▸ **The task**
Transcribe the data exactly, omitting whatever pictures it holds.

▸ **Data provided**
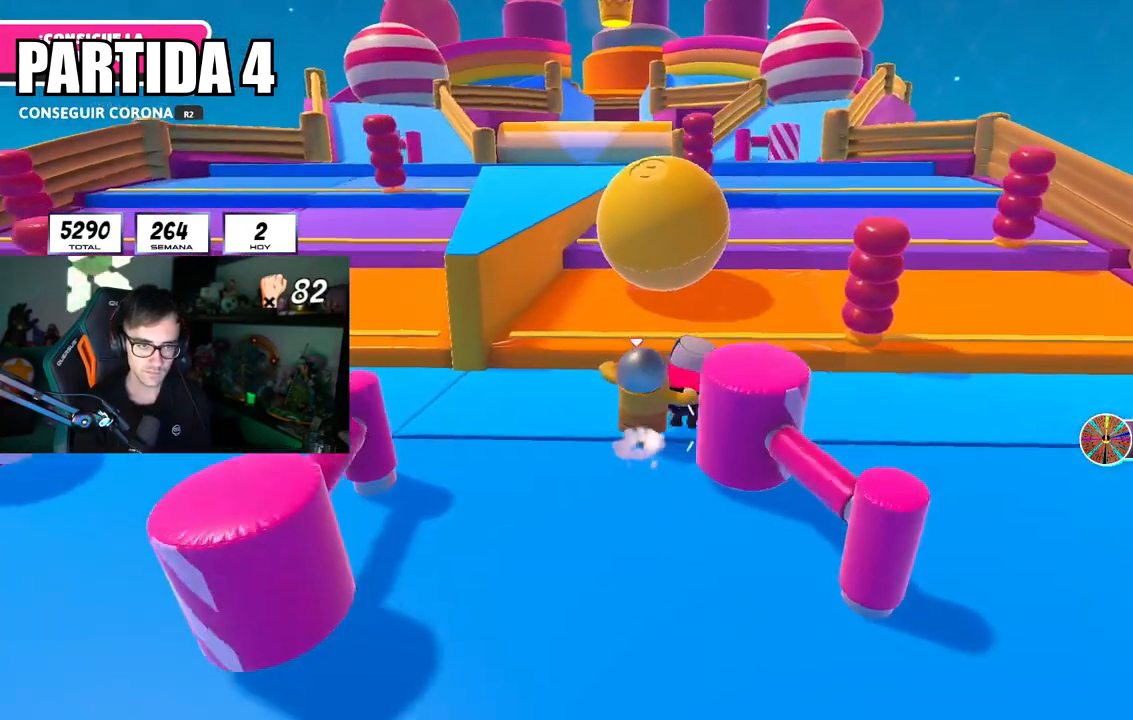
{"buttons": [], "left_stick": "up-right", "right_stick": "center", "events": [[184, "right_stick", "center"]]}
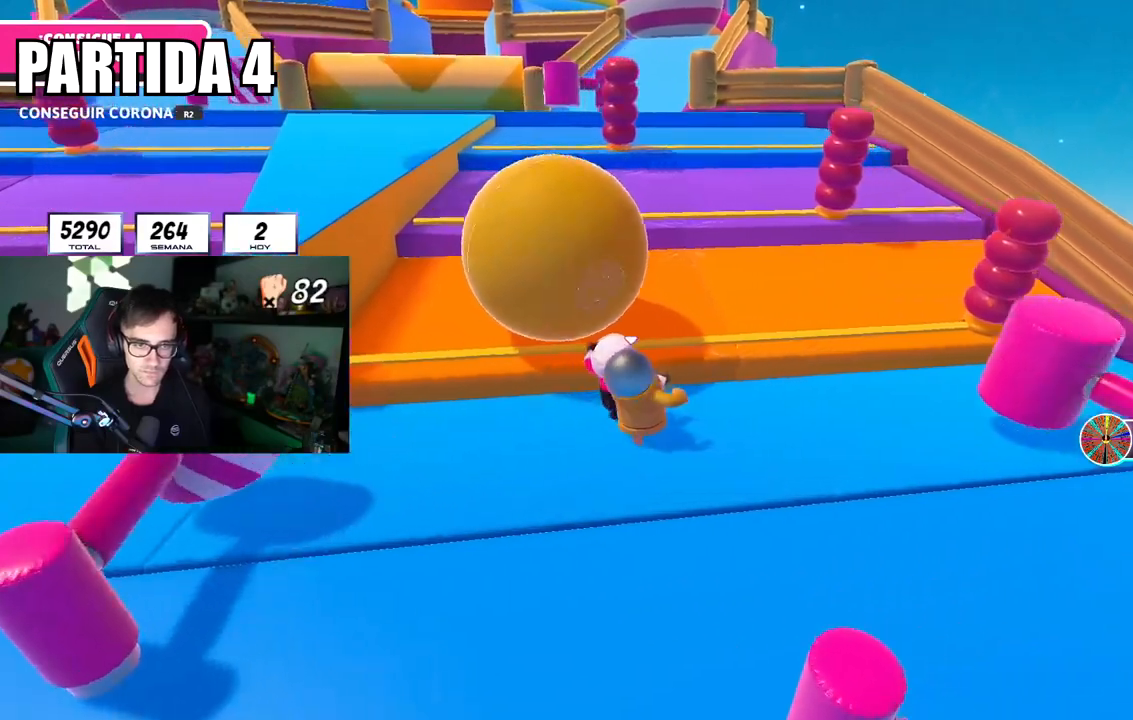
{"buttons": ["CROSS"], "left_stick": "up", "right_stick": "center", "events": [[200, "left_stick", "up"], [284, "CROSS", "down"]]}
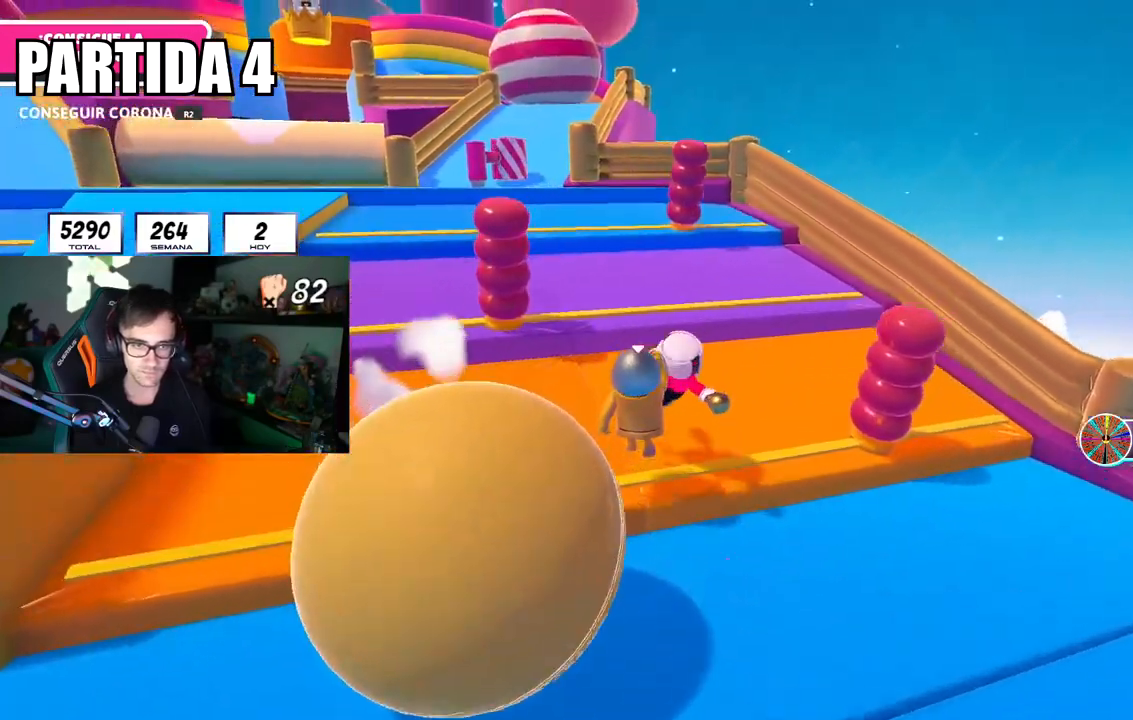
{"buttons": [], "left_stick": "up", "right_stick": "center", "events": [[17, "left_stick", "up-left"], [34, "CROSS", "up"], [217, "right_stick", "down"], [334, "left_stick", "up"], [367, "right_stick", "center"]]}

▸ **Task response**
{"buttons": [], "left_stick": "up-right", "right_stick": "center", "events": [[184, "right_stick", "center"]]}
{"buttons": ["CROSS"], "left_stick": "up", "right_stick": "center", "events": [[200, "left_stick", "up"], [284, "CROSS", "down"]]}
{"buttons": [], "left_stick": "up", "right_stick": "center", "events": [[17, "left_stick", "up-left"], [34, "CROSS", "up"], [217, "right_stick", "down"], [334, "left_stick", "up"], [367, "right_stick", "center"]]}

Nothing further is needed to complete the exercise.